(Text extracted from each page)
+++
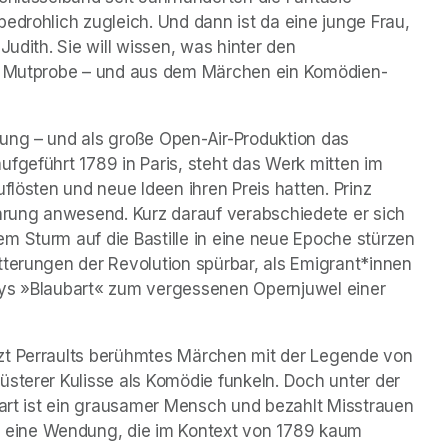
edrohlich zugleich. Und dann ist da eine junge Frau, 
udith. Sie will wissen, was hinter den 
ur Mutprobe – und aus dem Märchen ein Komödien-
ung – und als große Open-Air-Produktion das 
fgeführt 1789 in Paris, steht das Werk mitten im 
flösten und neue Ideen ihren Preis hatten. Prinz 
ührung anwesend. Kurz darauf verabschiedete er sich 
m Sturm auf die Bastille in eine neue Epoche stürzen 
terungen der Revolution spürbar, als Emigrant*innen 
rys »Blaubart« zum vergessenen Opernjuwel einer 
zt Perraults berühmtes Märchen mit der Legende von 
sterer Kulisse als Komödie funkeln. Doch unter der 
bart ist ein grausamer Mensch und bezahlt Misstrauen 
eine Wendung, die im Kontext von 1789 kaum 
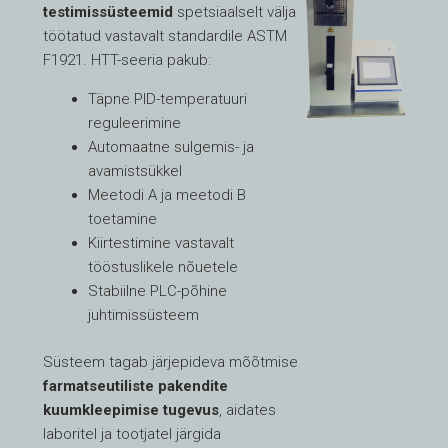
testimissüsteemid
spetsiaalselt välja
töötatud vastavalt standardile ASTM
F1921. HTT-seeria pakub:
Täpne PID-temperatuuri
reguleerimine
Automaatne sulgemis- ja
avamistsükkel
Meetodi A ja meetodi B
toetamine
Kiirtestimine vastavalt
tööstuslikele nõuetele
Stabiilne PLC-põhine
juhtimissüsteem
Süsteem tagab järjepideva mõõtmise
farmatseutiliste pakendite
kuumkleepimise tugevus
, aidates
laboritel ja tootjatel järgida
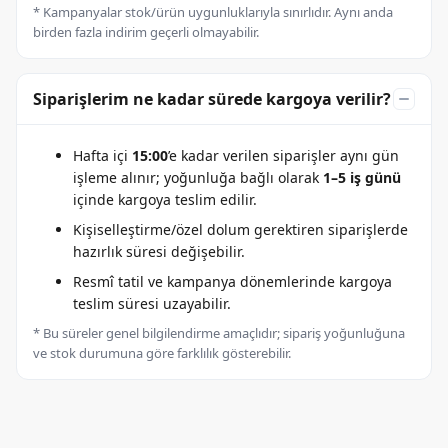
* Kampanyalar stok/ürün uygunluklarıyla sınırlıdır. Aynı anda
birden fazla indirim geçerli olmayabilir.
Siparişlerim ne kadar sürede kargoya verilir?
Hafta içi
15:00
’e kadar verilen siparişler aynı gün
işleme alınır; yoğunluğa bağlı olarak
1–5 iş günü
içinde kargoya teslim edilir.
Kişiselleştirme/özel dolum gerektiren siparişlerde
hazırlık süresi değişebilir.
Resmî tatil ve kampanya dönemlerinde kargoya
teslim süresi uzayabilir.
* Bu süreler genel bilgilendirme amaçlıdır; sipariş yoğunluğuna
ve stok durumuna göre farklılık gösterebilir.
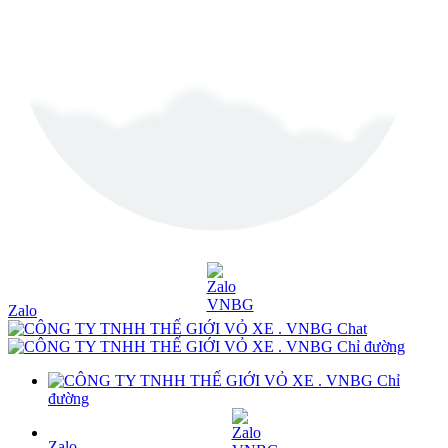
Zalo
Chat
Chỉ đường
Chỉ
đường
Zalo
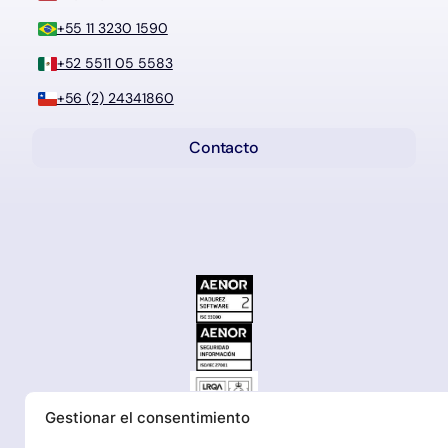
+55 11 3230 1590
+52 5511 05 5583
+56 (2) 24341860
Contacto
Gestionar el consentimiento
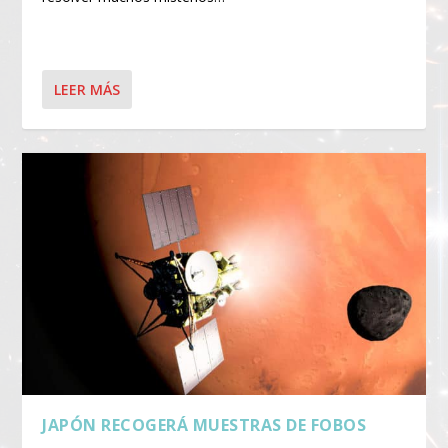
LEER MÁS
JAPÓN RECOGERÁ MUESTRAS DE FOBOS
+++
» Work request
Please output the lines above as one numbered list, skipping any blank lines and leaving out the pictures.

» The answer
1. edrohlich zugleich. Und dann ist da eine junge Frau, 
2. udith. Sie will wissen, was hinter den 
3. ur Mutprobe – und aus dem Märchen ein Komödien-
4. ung – und als große Open-Air-Produktion das 
5. fgeführt 1789 in Paris, steht das Werk mitten im 
6. flösten und neue Ideen ihren Preis hatten. Prinz 
7. ührung anwesend. Kurz darauf verabschiedete er sich 
8. m Sturm auf die Bastille in eine neue Epoche stürzen 
9. terungen der Revolution spürbar, als Emigrant*innen 
10. rys »Blaubart« zum vergessenen Opernjuwel einer 
11. zt Perraults berühmtes Märchen mit der Legende von 
12. sterer Kulisse als Komödie funkeln. Doch unter der 
13. bart ist ein grausamer Mensch und bezahlt Misstrauen 
14. eine Wendung, die im Kontext von 1789 kaum 
15. testimissüsteemid
16. spetsiaalselt välja
17. töötatud vastavalt standardile ASTM
18. F1921. HTT-seeria pakub:
19. Täpne PID-temperatuuri
20. reguleerimine
21. Automaatne sulgemis- ja
22. avamistsükkel
23. Meetodi A ja meetodi B
24. toetamine
25. Kiirtestimine vastavalt
26. tööstuslikele nõuetele
27. Stabiilne PLC-põhine
28. juhtimissüsteem
29. Süsteem tagab järjepideva mõõtmise
30. farmatseutiliste pakendite
31. kuumkleepimise tugevus
32. , aidates
33. laboritel ja tootjatel järgida
34. * Kampanyalar stok/ürün uygunluklarıyla sınırlıdır. Aynı anda
35. birden fazla indirim geçerli olmayabilir.
36. Siparişlerim ne kadar sürede kargoya verilir?
37. Hafta içi
38. 15:00
39. ’e kadar verilen siparişler aynı gün
40. işleme alınır; yoğunluğa bağlı olarak
41. 1–5 iş günü
42. içinde kargoya teslim edilir.
43. Kişiselleştirme/özel dolum gerektiren siparişlerde
44. hazırlık süresi değişebilir.
45. Resmî tatil ve kampanya dönemlerinde kargoya
46. teslim süresi uzayabilir.
47. * Bu süreler genel bilgilendirme amaçlıdır; sipariş yoğunluğuna
48. ve stok durumuna göre farklılık gösterebilir.
49. Zalo
50. Chat
51. Chỉ đường
52. Chỉ
53. đường
54. Zalo
55. +55 11 3230 1590
56. +52 5511 05 5583
57. +56 (2) 24341860
58. Contacto
59. Gestionar el consentimiento
60. LEER MÁS
61. JAPÓN RECOGERÁ MUESTRAS DE FOBOS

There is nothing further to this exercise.